---------- Passage provided
The next photo is actually top side down. Here is step three in the instructions and show the hydraulic actuators that are used when adjusting the main-gun elevation.
This shows the lower half of the kit completed (road wheels, drive sprocket, return rollers, track, etc.) I have already applied some of the light "wear" weathering with dry brushing and pastels. I have not decided how dirty or rusty the end result will be just yet.
I noticed one big difference with the track from the earlier models to the "C" variant is the "C" now has track pads (black squares) and the earlier versions did not.
My next pictures will be of the assembled upper hull. I have not made a decision on how the hull will be painted; soild green, or the Swedish splinter camoflage. If I do the splinter scheme I am not sure if it will be hand or airbrush painted (?). What do you all think I should do?
Ben
"Everyones the normal until you get to know them" (Unknown)
LAST COMPLETED:
1/35 Churchill Mk IV AVRE with bridge - DONE
NEXT PROJECT:
1/35 CH-54A Tarhe Helicopter
Thank you Gamera,
Sort of share your concern :|
I have actually started on the kit, just waiting for a go-ahead for the thread ;)
I will get some posts up as soon as I am back at the home office.
Hope that is OK with the rest of the "Roster" as well.
--------------------
---------- Dataset excerpts
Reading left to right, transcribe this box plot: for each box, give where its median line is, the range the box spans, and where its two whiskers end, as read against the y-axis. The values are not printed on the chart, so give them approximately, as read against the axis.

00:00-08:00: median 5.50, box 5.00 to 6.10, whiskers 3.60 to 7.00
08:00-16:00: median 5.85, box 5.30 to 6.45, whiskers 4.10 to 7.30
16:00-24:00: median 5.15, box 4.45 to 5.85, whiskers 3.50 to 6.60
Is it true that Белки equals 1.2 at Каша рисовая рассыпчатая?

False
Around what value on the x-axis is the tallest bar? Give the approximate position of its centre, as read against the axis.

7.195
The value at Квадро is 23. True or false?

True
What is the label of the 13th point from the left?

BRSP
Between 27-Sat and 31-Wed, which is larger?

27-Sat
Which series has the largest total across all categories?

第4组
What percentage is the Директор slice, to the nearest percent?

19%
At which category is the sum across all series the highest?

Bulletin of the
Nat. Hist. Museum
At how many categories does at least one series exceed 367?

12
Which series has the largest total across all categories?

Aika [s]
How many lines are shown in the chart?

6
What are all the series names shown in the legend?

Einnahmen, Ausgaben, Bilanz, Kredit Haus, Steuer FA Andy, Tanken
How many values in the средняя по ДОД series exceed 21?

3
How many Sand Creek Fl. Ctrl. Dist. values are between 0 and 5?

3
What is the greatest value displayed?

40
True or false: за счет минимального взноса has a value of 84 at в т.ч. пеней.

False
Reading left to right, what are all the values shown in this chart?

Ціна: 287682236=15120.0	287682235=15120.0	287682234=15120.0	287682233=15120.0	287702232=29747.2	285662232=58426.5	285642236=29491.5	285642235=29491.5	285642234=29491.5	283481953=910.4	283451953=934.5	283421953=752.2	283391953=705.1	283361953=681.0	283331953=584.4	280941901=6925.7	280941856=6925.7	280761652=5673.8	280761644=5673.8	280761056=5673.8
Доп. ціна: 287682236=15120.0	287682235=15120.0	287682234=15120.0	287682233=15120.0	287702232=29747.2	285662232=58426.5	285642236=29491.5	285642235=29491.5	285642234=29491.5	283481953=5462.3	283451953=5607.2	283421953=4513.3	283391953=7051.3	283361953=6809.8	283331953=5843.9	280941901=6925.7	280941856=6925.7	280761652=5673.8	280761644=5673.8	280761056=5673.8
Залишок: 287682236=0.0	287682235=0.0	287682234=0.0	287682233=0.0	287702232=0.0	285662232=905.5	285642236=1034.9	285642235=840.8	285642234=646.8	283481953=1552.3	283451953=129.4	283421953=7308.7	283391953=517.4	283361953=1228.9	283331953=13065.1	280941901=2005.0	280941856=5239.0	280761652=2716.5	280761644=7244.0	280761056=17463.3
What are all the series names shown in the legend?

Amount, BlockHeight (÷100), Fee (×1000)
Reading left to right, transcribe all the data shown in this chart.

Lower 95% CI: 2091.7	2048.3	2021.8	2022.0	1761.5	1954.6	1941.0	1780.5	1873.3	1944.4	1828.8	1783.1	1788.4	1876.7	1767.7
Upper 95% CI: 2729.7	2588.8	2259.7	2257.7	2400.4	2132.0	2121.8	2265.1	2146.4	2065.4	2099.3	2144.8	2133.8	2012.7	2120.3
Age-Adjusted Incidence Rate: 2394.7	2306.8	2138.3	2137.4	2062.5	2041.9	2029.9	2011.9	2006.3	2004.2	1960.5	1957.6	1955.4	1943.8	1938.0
--------------------
### Work instruction 1
Answer these from the forum post about building a tank model kit:
(a) What two methods were used for the light "wear" weathering on the lower half of the kit?
(b) What does the track of the "C" variant have that the earlier versions lacked?
(c) What two paint options are being considered for the hull?
### Work instruction 2
Go on with the forum post about building a tank model kit, picking up after its last sentence.

### Exercise result 1
(a) Dry brushing and pastels.
(b) Track pads (black squares).
(c) Solid green or the Swedish splinter camouflage.

### Exercise result 2
Guys I'm going to try to catch up here:
Nuckss: Looks good, looking forward to more- the Type 10 is a good looking tank.
Ben & KC: Looking forward to more progress from you guys!
Svenne: I haven't seen Clemens/Schattenspartan for about a month now- hope things are well with him. Personally I'd love to see you enter the Terminator- it's a really cool looking fighting vehicle.
Hi again,just to be on the safe side and for your consideration:
Not:
But:
AA & Steve: Those both look fantastic guys!!!
My apologies- I've been on vacation/holiday. I've got a bunch of stuff to finish up by the end of the year and hopefully I'll be able to get back to the Abrams.
I am not keen on Trumps painting guides. The flat black suggestion is ok but certainly not OD. Yours came out well.
Cheers guys,
Jack, I used silly putty to mask.
Bish, I used MM enamel med green and Tamiya NATO Black. The Olive Drab and flat black Trumpeter recomended just didn't seem right.
Steve
Building a kit from your stash is like cutting a head off a Hydra, two more take it's place.
http://www.spamodeler.com/forum/
Nice job Steve, the colours look good to me, what did you use.
Put the dodgy code down to the guy haveing a few to many beers the night before. I doubt the troop commander would even notice
Hi Steve, good job on the gentleman's scale Challenger.
How did you do the camou, any masking or just freehand (brush or airbrush)?
regards,
Jack
Done and done, thank you SchattenSpartan for hosting. I'll continue to watch as the others finish.
Oh poo, I just noticed the 31 is backwards on the right turret LOL, SS please use the first pic and I'll fix the marking. Luckly Trumpeter supplied several duplacate decals.
LOL, the only reason I know, is they're named the same on ships; hull, turret......gun.
I painted the Challanger, I hope the colours look right, and need to finish the tracks, painting the little thingies on the hull and turret and stick everything together. It should be complete tomorrow.
Nice start Steve. I think you have the names of most of the main parts sorted.
I started the Challanger, and it's ready for the paint booth.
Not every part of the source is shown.